Le lutteur de Seine-Saint-Denis s’est toujours servi de ces expériences, échecs comme réussites, pour aller de l’avant. Son meilleur résultat à l’international, une place de 5e aux championnats du monde, reste aujourd’hui un des plus beaux souvenirs de sa carrière. Pourtant, il l’avait vécu sur le moment comme une déception. « Sur le coup, j’étais super déçu de ne pas faire un podium. Mais j’ai mis cet échec dans un coin de ma tête et je suis reparti au combat. » Une combativité et une force de caractère qu’il a depuis ses débuts dans la lutte. C’est dans un centre de loisirs de son quartier, en banlieue parisienne que le jeune Mamadassa a découvert son futur sport. « Un des animateurs nous a emmenés dans le club local, faire quelques corpsà-corps, découvrir les bases. J’ai tout de suite accroché, et je n’arrêtais pas de vouloir y retourner. Alors on m’a dit «si tu es si motivé, tu n’as qu’à venir au club» et c’est ce que j’ai fait. J’étais un gamin plein d’énergie et la lutte était un moyen de me dépenser, de me canaliser. Puis j’ai fait mes premières compétitions, j’ai gagné ma première médaille d’or à 13 ans. Ça m’a mis en confiance et j’ai continué. »
Un lutteur bien entouré
Très vite, ses qualités physiques font de lui un lutteur talentueux. Longiligne, avec de grands bras et une solide endurance, Mamadassa Sylla prend souvent l’avantage sur ses adversaires grâce à sa taille.
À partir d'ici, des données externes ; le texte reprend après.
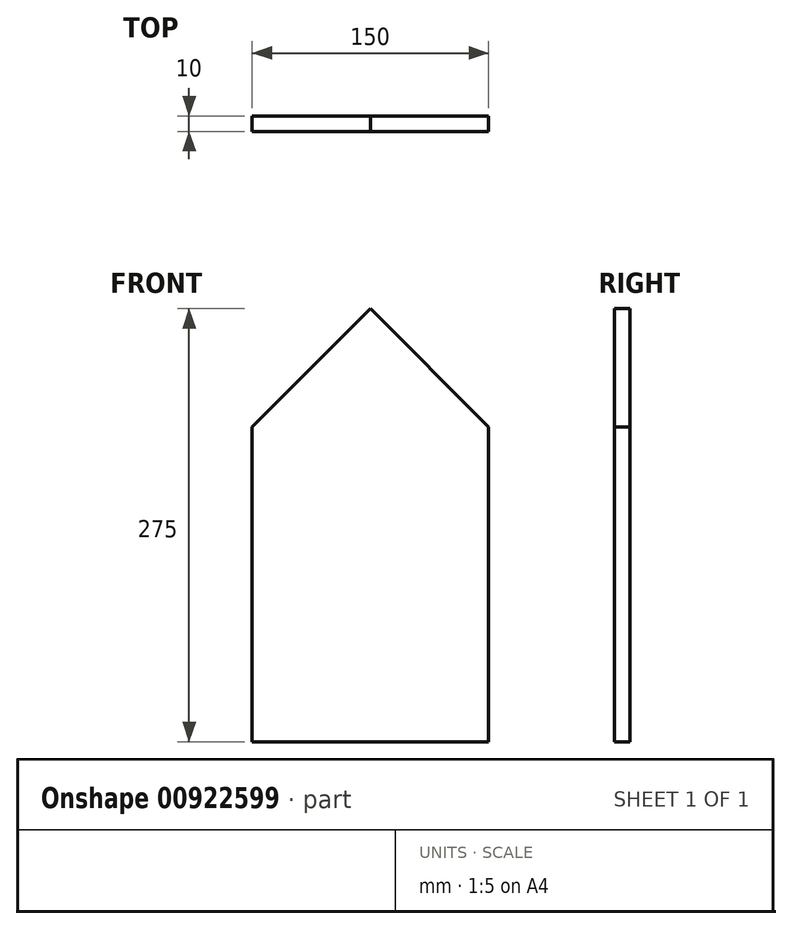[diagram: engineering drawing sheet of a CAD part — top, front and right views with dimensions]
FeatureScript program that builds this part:
annotation { "Feature Type Name" : "Feature", "Feature Type Description" : "" }
export const myFeature = defineFeature(function(context is Context, id is Id, definition is map)
    precondition{}
    {
        {
            var Q0;
            Q0=qCreatedBy(makeId("Front.planeOp"),FACE);
            var sketch = newSketch(context, id + "F0", { "sketchPlane" : qUnion([Q0])});
            skLineSegment(sketch, "E0.bottom", {"start": v(75, 100) * mm, "end": v(-75, 100) * mm});
            skLineSegment(sketch, "E0.top", {"start": v(75, -100) * mm, "end": v(-75, -100) * mm});
            skLineSegment(sketch, "E0.left", {"start": v(75, 100) * mm, "end": v(75, -100) * mm});
            skLineSegment(sketch, "E0.right", {"start": v(-75, 100) * mm, "end": v(-75, -100) * mm});
            skPoint(sketch, "E0.middle", {"position": v(0, 0) * mm});
            skLineSegment(sketch, "E1", {"start": v(0, 100) * mm, "end": v(0, 175) * mm});
            skLineSegment(sketch, "E2", {"start": v(0, 175) * mm, "end": v(-75, 100) * mm});
            skLineSegment(sketch, "E3", {"start": v(0, 175) * mm, "end": v(75, 100) * mm});
            skSolve(sketch);
        }
        {
            var Q0;
            Q0 = qSketchRegion(id + "F0", true);
            extrude(context, id + "F1", {"entities" : qUnion([Q0]), "depth" : 10 * mm, "offsetDistance" : 25.4 * mm});
        }
    });
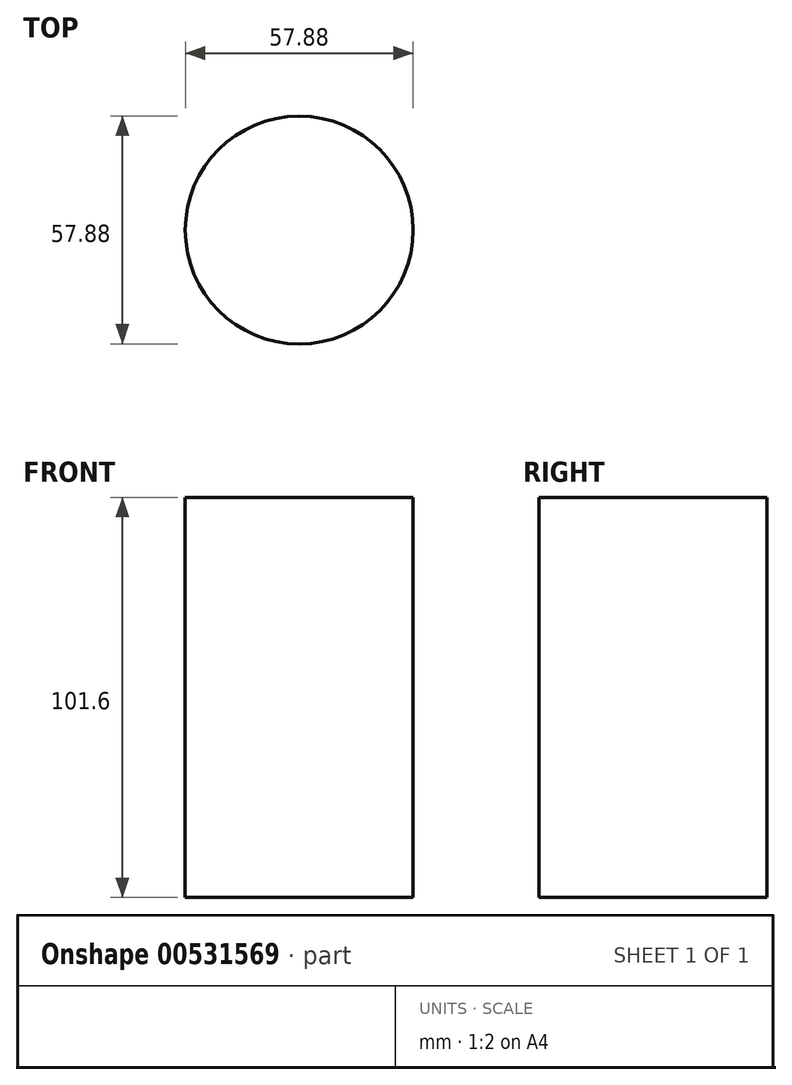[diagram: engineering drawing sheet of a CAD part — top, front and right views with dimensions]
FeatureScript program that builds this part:
annotation { "Feature Type Name" : "Feature", "Feature Type Description" : "" }
export const myFeature = defineFeature(function(context is Context, id is Id, definition is map)
    precondition{}
    {
        {
            var Q0;
            Q0=qCreatedBy(makeId("Top.planeOp"),FACE);
            var sketch = newSketch(context, id + "F0", { "sketchPlane" : qUnion([Q0])});
            skCircle(sketch, "E0", {"center": v(-1.99, 0) * mm, "radius": 28.94 * mm});
            skSolve(sketch);
        }
        {
            var Q0;
            Q0 = qSketchRegion(id + "F0", true);
            extrude(context, id + "F1", {"entities" : qUnion([Q0]), "depth" : 101.6 * mm, "offsetDistance" : 25.4 * mm});
        }
    });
Autour de lui, le Francilien sait s’entourer : en plus de ses entraîneurs, il compte au quotidien sur un préparateur physique, un coach mental, un nutritionniste et un psy. « Avec mon psy, on parle beaucoup de lutte mais pas seulement. On parle de ma vie, mes objectifs, mon entourage. Ça m’aide beaucoup », précise le champion de France. Au moment de notre interview, Mamadassa Sylla aurait dû être en stage, mais le lutteur se remet du Covid. « Une de mes forces, c’est le cardio, alors j’avais peur de perdre de la caisse à ce niveau-là. Mais j’ai vu les cas d’autres lutteurs qui étaient dans la même situation que moi et qui sont bien revenus. Ça m’a rassuré, et j’espère vite être à 100% ». Et surtout à Paris 2024.